The problem
Leaving out all pictures, retype the records exactly.

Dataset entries

******

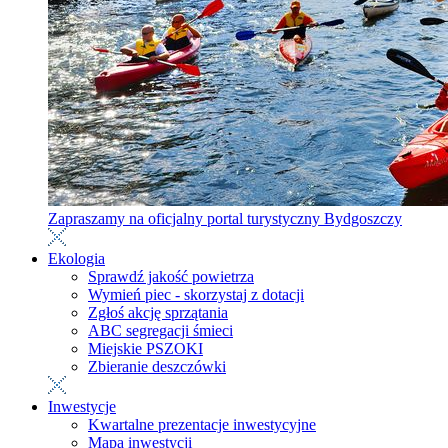
Zapraszamy na oficjalny portal turystyczny Bydgoszczy
Ekologia
Sprawdź jakość powietrza
Wymień piec - skorzystaj z dotacji
Zgłoś akcję sprzątania
ABC segregacji śmieci
Miejskie PSZOKI
Zbieranie deszczówki
Inwestycje
Kwartalne prezentacje inwestycyjne
Mapa inwestycji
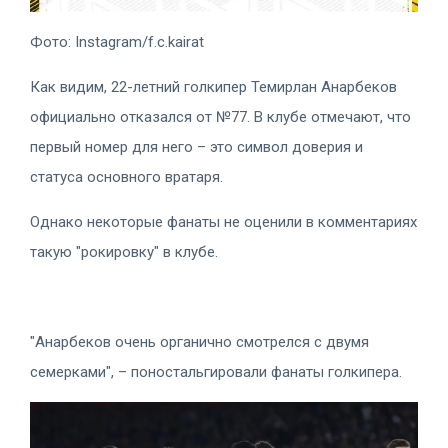
Фото: Instagram/f.c.kairat
Как видим, 22-летний голкипер Темирлан Анарбеков
официально отказался от №77. В клубе отмечают, что
первый номер для него – это символ доверия и
статуса основного вратаря.
Однако некоторые фанаты не оценили в комментариях
такую "рокировку" в клубе.
"Анарбеков очень органично смотрелся с двумя
семерками", – поностальгировали фанаты голкипера.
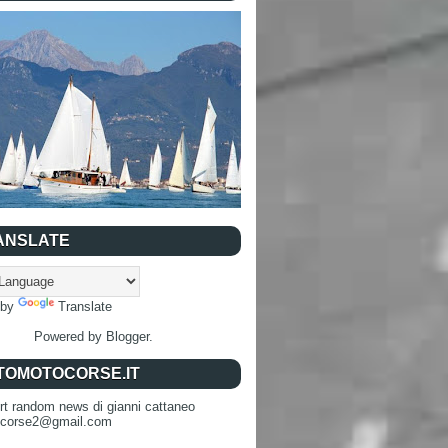
ANSLATE
 by
Translate
Powered by
Blogger
.
TOMOTOCORSE.IT
rt random news di gianni cattaneo
ocorse2@gmail.com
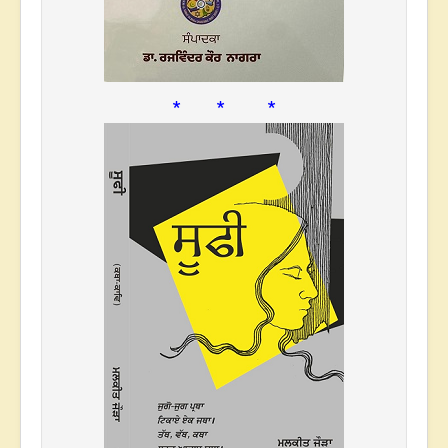
* * *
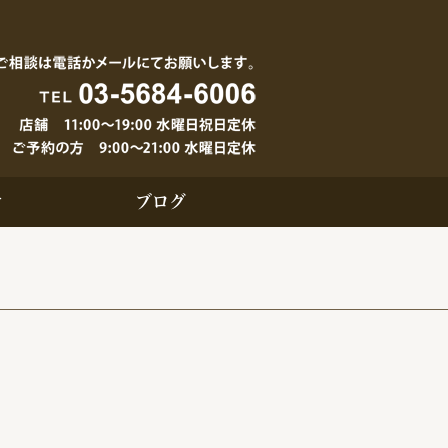
せ
ブログ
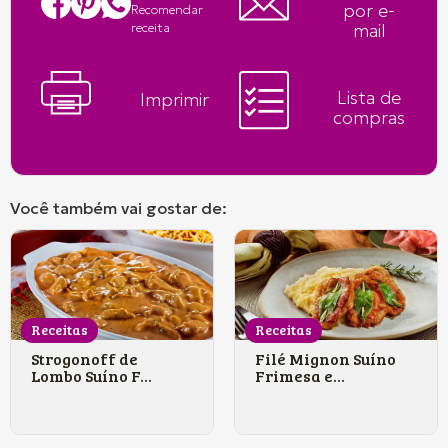
por e-
Recomendar
mail
receita
Lista de
Imprimir
compras
Você também vai gostar de:
Receitas
Receitas
Strogonoff de
Filé Mignon Suíno
Lombo Suíno F...
Frimesa e...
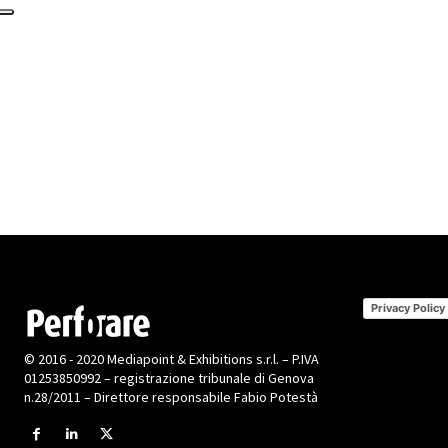
Privacy Policy
© 2016 - 2020 Mediapoint & Exhibitions s.r.l. – P.IVA
01253850992 – registrazione tribunale di Genova
n.28/2011 – Direttore responsabile Fabio Potestà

******

Result
Zapraszamy na oficjalny portal turystyczny Bydgoszczy
Ekologia
Sprawdź jakość powietrza
Wymień piec - skorzystaj z dotacji
Zgłoś akcję sprzątania
ABC segregacji śmieci
Miejskie PSZOKI
Zbieranie deszczówki
Inwestycje
Kwartalne prezentacje inwestycyjne
Mapa inwestycji
Фото: Instagram/f.c.kairat
Как видим, 22-летний голкипер Темирлан Анарбеков
официально отказался от №77. В клубе отмечают, что
первый номер для него – это символ доверия и
статуса основного вратаря.
Однако некоторые фанаты не оценили в комментариях
такую "рокировку" в клубе.
"Анарбеков очень органично смотрелся с двумя
семерками", – поностальгировали фанаты голкипера.
ANSLATE
 by
Translate
Powered by
Blogger
.
TOMOTOCORSE.IT
rt random news di gianni cattaneo
ocorse2@gmail.com
* * *
せ
ブログ
por e-
Recomendar
mail
receita
Lista de
Imprimir
compras
Você também vai gostar de:
Receitas
Receitas
Strogonoff de
Filé Mignon Suíno
Lombo Suíno F...
Frimesa e...
Privacy Policy
© 2016 - 2020 Mediapoint & Exhibitions s.r.l. – P.IVA
01253850992 – registrazione tribunale di Genova
n.28/2011 – Direttore responsabile Fabio Potestà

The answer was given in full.